* **The problem**
Every line below from the one containing "M 2030,1021 L" through the one containing "M 576,1128 L" must be transcribed exactly. Omit all lines outside that stretch.

┄┄┄┄┄┄┄┄┄┄

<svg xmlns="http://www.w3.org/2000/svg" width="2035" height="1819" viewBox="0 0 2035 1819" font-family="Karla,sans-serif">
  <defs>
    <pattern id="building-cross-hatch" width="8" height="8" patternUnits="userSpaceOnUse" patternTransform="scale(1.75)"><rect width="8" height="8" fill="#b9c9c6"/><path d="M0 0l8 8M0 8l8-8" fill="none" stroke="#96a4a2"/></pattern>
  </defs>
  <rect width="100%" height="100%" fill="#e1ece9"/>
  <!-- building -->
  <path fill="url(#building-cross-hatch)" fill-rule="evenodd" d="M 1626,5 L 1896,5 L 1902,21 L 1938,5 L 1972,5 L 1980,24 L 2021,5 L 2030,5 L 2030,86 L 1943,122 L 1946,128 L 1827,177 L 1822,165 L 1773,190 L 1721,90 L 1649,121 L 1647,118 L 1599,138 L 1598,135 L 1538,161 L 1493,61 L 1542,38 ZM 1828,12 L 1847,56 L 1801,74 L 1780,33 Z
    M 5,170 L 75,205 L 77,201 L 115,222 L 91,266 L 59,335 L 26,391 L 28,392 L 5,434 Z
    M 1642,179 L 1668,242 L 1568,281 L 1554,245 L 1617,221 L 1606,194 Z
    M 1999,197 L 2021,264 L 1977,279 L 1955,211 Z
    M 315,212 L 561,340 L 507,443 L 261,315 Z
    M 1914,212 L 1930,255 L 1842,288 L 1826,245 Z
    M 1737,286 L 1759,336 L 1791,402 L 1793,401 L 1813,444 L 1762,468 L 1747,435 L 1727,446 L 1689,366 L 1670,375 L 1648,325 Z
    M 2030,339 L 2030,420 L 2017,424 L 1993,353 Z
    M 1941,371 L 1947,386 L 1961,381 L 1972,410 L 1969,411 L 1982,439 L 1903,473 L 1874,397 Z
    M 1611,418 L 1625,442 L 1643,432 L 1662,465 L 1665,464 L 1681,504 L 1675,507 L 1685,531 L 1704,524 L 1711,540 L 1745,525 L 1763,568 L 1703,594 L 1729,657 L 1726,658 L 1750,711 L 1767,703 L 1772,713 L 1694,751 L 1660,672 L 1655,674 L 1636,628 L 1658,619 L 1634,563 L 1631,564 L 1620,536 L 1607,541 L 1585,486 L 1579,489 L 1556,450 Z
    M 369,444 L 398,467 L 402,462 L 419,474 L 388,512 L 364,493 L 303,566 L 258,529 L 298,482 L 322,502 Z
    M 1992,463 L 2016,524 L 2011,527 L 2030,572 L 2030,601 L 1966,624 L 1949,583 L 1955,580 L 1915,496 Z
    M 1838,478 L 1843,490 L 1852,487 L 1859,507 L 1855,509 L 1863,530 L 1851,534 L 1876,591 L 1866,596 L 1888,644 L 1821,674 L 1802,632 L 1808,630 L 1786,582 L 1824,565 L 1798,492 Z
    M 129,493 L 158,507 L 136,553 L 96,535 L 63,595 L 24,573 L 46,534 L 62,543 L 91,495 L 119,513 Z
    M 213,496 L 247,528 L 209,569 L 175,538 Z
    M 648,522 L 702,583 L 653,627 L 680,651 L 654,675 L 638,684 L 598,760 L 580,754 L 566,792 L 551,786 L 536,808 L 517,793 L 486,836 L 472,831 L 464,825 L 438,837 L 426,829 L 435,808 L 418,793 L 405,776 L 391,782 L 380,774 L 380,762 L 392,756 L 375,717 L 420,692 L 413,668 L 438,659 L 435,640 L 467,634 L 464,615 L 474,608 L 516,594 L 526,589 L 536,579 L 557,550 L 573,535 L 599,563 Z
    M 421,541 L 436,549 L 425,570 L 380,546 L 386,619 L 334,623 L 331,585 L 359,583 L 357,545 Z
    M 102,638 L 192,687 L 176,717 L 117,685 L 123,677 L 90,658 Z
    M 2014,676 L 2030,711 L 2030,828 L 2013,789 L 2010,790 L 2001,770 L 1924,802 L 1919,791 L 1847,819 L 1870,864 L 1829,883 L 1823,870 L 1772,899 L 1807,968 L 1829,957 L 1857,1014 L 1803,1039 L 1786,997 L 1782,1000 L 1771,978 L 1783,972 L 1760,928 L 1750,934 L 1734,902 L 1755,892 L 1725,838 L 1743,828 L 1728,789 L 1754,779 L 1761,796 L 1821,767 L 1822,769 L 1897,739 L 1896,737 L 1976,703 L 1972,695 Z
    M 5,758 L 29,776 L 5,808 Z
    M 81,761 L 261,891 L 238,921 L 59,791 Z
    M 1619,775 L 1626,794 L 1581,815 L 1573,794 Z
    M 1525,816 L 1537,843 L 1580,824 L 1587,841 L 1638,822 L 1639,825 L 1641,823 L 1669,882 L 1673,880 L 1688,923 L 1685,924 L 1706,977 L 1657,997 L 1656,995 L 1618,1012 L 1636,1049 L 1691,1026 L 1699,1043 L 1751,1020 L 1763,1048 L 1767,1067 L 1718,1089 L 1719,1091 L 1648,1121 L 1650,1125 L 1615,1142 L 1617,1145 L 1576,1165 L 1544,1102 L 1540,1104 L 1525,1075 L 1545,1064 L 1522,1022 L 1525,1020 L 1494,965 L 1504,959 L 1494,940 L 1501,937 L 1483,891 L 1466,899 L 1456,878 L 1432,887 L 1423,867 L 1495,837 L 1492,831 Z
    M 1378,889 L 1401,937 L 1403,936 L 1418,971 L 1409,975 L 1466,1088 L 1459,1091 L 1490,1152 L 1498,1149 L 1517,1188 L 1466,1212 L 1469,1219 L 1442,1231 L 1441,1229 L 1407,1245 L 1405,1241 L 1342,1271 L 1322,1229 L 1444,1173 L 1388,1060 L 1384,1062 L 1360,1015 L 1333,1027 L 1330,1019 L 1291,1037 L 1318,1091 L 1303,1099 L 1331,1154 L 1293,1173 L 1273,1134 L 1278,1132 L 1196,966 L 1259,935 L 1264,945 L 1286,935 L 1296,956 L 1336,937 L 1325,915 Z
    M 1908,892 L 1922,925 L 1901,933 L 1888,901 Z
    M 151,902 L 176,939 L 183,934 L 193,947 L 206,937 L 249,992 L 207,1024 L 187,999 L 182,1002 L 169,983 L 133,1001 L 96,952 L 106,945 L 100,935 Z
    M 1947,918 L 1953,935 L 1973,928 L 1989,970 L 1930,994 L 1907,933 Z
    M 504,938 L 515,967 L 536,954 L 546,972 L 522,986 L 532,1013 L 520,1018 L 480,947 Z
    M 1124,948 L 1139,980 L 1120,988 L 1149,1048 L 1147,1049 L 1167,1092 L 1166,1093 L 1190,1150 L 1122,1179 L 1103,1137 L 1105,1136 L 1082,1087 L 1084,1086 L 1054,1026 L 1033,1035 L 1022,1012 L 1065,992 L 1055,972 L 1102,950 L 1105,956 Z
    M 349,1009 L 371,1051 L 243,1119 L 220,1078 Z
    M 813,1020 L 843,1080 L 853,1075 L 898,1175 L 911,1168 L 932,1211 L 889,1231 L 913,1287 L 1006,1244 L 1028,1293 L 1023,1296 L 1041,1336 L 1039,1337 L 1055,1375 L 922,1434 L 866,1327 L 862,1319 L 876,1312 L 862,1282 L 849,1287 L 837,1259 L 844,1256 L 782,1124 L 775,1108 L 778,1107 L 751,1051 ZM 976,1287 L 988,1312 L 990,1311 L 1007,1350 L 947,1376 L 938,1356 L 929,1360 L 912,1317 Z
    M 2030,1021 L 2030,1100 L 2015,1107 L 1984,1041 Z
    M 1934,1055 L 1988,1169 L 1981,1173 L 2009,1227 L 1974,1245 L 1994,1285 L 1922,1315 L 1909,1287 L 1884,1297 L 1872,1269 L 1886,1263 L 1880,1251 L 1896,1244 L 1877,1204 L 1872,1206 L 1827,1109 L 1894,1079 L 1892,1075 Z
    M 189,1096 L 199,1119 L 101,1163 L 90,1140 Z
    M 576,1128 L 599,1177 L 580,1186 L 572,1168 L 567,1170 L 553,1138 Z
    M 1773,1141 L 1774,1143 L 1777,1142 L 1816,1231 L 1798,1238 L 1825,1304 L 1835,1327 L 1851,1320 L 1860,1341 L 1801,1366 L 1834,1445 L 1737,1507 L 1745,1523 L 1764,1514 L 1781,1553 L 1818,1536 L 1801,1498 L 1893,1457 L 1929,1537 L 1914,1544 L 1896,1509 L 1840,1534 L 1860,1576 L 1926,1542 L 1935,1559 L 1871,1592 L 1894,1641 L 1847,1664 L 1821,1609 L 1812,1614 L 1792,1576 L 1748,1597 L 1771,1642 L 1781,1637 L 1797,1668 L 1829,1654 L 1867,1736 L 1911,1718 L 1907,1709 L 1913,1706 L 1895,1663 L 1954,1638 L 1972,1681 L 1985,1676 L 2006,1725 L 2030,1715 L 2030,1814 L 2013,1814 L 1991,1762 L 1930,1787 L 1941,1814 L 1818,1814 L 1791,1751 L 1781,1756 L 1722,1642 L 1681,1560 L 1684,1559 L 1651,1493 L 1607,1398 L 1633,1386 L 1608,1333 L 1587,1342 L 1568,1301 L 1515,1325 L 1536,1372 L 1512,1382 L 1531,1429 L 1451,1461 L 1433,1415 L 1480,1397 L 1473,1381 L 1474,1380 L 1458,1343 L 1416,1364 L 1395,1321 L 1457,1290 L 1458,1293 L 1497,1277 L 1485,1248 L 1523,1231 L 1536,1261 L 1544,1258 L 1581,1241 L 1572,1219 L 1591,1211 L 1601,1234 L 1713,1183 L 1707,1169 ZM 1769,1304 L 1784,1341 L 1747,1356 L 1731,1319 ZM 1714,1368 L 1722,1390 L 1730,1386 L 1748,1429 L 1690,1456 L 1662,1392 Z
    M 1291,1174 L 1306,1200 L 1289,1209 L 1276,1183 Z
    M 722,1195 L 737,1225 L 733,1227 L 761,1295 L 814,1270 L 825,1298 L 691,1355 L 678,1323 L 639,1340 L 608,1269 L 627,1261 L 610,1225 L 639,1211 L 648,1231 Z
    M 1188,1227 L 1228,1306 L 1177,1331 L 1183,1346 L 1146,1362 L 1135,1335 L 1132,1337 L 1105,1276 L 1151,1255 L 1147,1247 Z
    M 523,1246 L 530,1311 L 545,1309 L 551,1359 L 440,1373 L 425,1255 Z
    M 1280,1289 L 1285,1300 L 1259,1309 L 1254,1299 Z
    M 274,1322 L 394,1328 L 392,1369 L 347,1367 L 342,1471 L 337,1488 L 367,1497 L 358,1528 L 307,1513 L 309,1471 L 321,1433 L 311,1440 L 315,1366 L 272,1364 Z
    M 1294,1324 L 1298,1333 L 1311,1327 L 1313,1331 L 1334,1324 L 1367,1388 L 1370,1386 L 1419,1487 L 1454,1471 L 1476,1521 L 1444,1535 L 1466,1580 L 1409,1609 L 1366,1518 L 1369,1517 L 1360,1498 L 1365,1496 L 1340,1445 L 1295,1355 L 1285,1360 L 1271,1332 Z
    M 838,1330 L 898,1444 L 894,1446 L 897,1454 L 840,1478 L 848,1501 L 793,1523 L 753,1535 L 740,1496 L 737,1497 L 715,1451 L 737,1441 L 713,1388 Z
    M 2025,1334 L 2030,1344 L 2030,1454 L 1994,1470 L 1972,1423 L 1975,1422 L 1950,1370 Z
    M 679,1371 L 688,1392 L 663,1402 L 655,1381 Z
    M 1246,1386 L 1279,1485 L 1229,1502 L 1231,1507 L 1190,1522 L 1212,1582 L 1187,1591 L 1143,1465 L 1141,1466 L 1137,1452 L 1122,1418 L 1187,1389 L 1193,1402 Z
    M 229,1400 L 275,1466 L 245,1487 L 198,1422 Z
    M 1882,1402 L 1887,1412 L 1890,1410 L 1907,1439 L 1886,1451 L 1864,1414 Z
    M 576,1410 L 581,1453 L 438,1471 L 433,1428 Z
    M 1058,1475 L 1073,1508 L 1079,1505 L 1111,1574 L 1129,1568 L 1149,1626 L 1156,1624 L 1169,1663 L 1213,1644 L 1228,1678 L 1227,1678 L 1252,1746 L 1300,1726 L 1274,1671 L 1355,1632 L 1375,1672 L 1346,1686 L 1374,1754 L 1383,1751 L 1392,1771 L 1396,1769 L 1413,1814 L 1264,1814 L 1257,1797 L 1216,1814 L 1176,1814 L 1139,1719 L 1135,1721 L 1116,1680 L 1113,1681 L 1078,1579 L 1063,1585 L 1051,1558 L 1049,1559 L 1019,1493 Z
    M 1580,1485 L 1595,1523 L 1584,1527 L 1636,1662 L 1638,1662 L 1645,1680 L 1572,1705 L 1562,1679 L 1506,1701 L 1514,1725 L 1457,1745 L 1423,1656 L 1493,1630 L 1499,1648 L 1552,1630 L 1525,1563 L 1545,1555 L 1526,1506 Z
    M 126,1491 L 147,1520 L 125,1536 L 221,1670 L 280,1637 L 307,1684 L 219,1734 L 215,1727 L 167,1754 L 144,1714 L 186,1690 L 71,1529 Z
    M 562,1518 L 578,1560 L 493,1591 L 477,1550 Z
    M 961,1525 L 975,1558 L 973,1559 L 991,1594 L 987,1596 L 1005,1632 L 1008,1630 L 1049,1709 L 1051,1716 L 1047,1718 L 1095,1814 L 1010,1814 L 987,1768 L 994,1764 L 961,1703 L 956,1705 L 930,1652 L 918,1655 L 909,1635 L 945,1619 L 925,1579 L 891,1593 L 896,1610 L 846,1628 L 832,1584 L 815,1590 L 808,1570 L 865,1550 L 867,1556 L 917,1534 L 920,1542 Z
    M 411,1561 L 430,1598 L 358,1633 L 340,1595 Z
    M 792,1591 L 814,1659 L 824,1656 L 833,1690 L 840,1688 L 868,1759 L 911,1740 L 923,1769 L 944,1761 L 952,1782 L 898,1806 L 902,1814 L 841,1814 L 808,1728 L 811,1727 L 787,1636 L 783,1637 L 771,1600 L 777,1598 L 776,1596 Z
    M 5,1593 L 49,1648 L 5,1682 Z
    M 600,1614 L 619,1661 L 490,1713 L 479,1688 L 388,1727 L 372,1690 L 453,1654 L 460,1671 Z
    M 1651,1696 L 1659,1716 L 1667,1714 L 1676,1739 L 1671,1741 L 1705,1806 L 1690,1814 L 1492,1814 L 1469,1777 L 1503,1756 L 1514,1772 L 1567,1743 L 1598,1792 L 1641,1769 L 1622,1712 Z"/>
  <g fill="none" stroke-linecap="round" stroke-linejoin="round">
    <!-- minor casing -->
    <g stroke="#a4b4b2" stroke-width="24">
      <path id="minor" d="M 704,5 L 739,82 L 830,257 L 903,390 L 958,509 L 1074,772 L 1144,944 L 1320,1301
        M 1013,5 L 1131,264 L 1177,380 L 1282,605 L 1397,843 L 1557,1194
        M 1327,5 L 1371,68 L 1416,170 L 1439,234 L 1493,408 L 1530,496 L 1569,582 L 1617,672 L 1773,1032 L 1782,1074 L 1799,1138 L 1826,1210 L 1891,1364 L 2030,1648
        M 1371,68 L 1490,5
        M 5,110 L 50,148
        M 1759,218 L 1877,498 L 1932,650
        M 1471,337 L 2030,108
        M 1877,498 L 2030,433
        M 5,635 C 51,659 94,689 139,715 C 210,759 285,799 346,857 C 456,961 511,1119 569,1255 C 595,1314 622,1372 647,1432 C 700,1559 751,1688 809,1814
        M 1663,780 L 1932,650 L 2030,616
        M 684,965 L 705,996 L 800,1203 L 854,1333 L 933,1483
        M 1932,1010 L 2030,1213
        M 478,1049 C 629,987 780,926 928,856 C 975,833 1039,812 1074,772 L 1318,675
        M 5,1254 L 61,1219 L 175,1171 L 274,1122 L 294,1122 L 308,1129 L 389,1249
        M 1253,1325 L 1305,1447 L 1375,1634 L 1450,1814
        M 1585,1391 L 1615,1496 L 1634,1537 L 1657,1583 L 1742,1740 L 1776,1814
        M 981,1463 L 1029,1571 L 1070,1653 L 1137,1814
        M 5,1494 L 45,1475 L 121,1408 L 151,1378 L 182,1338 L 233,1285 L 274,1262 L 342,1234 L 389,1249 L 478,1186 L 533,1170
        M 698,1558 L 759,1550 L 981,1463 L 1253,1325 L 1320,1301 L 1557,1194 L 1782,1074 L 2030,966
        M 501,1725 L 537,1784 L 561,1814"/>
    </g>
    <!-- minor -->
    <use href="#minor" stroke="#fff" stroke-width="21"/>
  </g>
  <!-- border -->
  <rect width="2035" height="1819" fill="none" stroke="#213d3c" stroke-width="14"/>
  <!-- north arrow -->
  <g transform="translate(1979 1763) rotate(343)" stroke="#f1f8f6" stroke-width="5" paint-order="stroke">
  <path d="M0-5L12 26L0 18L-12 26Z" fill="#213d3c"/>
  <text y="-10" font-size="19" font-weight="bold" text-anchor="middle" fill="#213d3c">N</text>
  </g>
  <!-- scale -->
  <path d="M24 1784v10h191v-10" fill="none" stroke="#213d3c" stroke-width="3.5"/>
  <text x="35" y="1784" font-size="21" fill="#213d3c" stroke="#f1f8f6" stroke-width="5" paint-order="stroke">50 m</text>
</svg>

┄┄┄┄┄┄┄┄┄┄

* **Solution for this task**
    M 2030,1021 L 2030,1100 L 2015,1107 L 1984,1041 Z
    M 1934,1055 L 1988,1169 L 1981,1173 L 2009,1227 L 1974,1245 L 1994,1285 L 1922,1315 L 1909,1287 L 1884,1297 L 1872,1269 L 1886,1263 L 1880,1251 L 1896,1244 L 1877,1204 L 1872,1206 L 1827,1109 L 1894,1079 L 1892,1075 Z
    M 189,1096 L 199,1119 L 101,1163 L 90,1140 Z
    M 576,1128 L 599,1177 L 580,1186 L 572,1168 L 567,1170 L 553,1138 Z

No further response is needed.